City of Women
City of Women takes a chilling look at the unspeakable limits reached by the women of WWII Berlin and the stress and fear that shaped their lives. It is 1943, and Sigrid Schröder is the dutiful wife of a German soldier who is fighting on the front lines south of Moscow. Her marriage is mostly routine, and she lives with her critical mother-in-law. Early on, Sigrid demonstrates her desire to help the other side when she assists Ericha, a young girl running from the Gestapo. With a heightened sense for survival at all costs, coupled with her compulsion to aid the underground fight, Sigrid accepts the increased risk.

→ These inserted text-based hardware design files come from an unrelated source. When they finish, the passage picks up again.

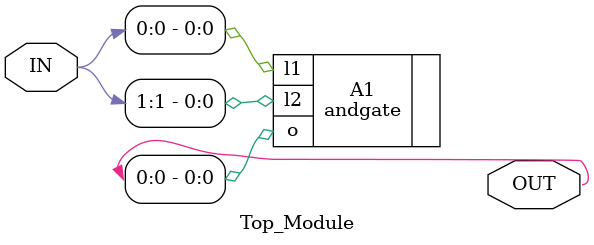
<source format=v>
`timescale 1ns / 1ps

module Top_Module // bunu kullanmadık bence SSI daki top module kullandık
(
 input [15:0]IN,
 output [7:0]OUT

);

andgate A1
(
	.l1(IN[0]),
	.l2(IN[1]),
	.o(OUT[0])
);	

endmodule
</source>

One day she meets Egon, a young and handsome stranger. She thrives on danger, and with her capricious desire, she can’t help but become Egon’s lover. He is extremely taciturn, and as he eludes her questions, her suspicions are raised. Under the watchful eyes of her neighbors, mother-in-law, and the Gestapo, she burrows beneath her ordinary life as a stenographer and lives in a secretive world of intrigue and peril.
The author’s characters live and breathe with full dimension. Sigrid has boundless love and iron nerves that will assure her place in literary history, as do Ericha and Egon. David Gillham’s writes with a poetic precision; his beautiful, lilting phrases present a multisensory and more than satisfying read: “It was the sort of cold that followed you inside, that searched your clothes for gaps and penetrated you slowly, until it crept into your heart and chilled your blood.”
An elegiac story, emotionally seductive with tense moments throughout, City of Women has plot twists that will keep readers guessing. The wrath of the Gestapo, the fear from “catchers,” and the risky existence of the Berlin underground all combine to create a terrifying, historically realistic atmosphere that lingers.